Supplied entries.
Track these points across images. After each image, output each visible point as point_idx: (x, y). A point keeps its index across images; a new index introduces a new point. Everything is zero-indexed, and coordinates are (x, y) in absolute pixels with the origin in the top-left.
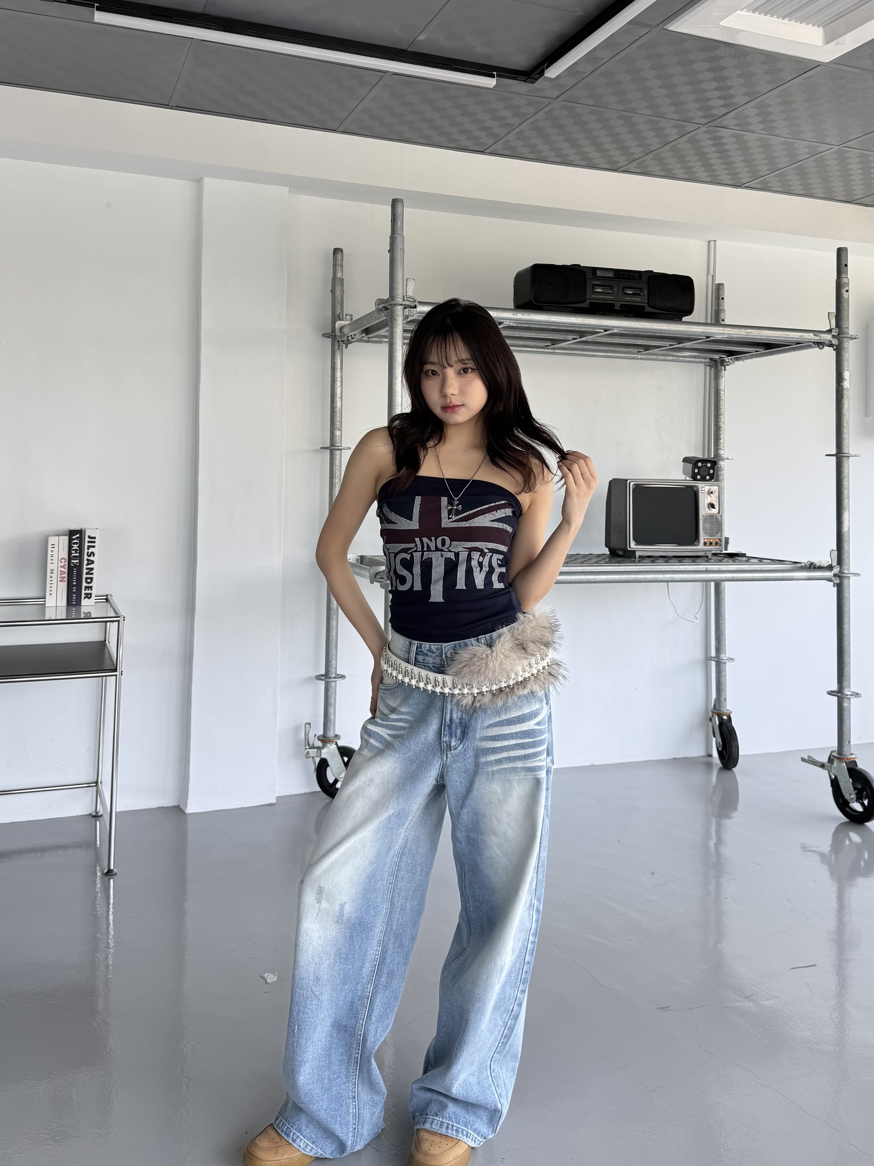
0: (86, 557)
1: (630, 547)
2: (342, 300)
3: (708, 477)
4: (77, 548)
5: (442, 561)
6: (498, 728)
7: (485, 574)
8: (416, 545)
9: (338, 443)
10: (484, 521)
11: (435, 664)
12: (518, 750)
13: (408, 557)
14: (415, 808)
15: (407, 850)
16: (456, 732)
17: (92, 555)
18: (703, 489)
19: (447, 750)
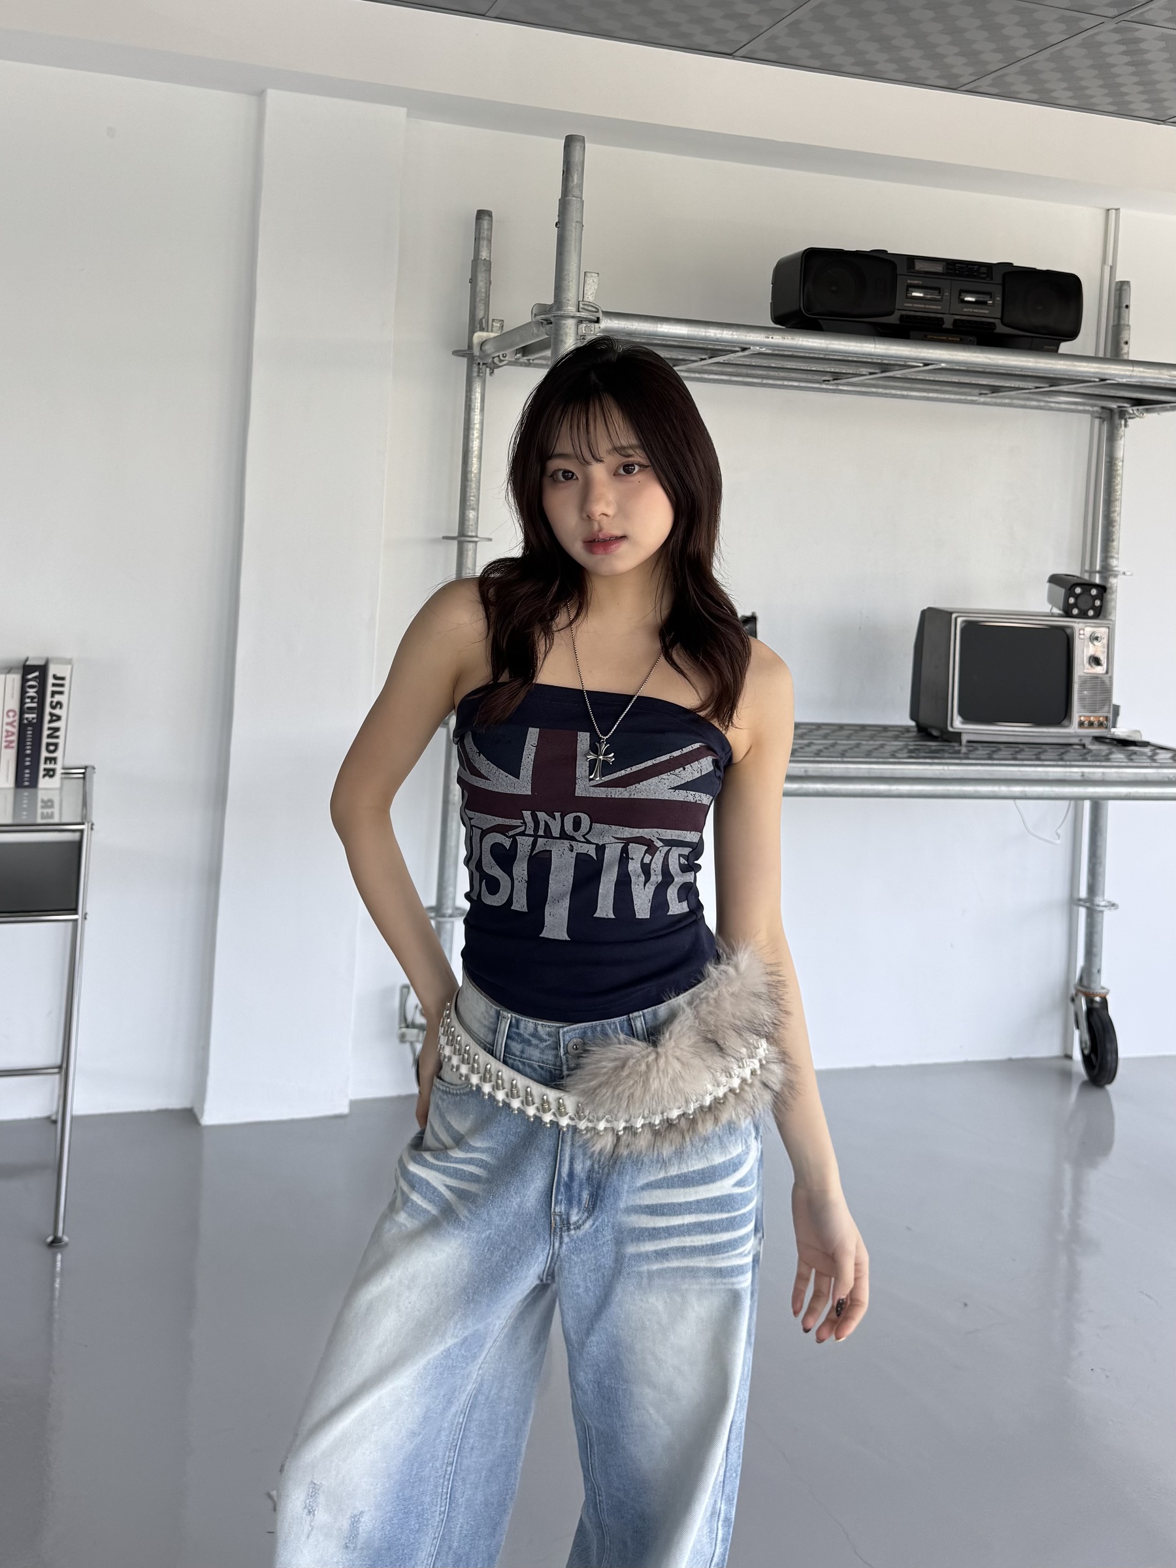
0: (48, 709)
1: (952, 726)
2: (488, 296)
3: (1091, 613)
4: (35, 695)
5: (571, 859)
6: (663, 1190)
7: (653, 888)
8: (525, 823)
9: (472, 531)
10: (659, 788)
11: (543, 1062)
12: (700, 1234)
13: (507, 843)
14: (497, 1326)
15: (481, 1398)
16: (580, 1195)
17: (59, 706)
18: (1082, 632)
19: (561, 1228)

Your assignment. All of the records above are to be written out exactly, minus their images.

Answer for the task.
Track these points across images. After each image, output each visible point as point_idx: (x, y). A point keeps its index across images; a new index introduces a new point. Everything is zero-indexed, and coordinates are (x, y) in absolute pixels with the origin in the top-left.
0: (86, 557)
1: (630, 547)
2: (342, 300)
3: (708, 477)
4: (77, 548)
5: (442, 561)
6: (498, 728)
7: (485, 574)
8: (416, 545)
9: (338, 443)
10: (484, 521)
11: (435, 664)
12: (518, 750)
13: (408, 557)
14: (415, 808)
15: (407, 850)
16: (456, 732)
17: (92, 555)
18: (703, 489)
19: (447, 750)
0: (48, 709)
1: (952, 726)
2: (488, 296)
3: (1091, 613)
4: (35, 695)
5: (571, 859)
6: (663, 1190)
7: (653, 888)
8: (525, 823)
9: (472, 531)
10: (659, 788)
11: (543, 1062)
12: (700, 1234)
13: (507, 843)
14: (497, 1326)
15: (481, 1398)
16: (580, 1195)
17: (59, 706)
18: (1082, 632)
19: (561, 1228)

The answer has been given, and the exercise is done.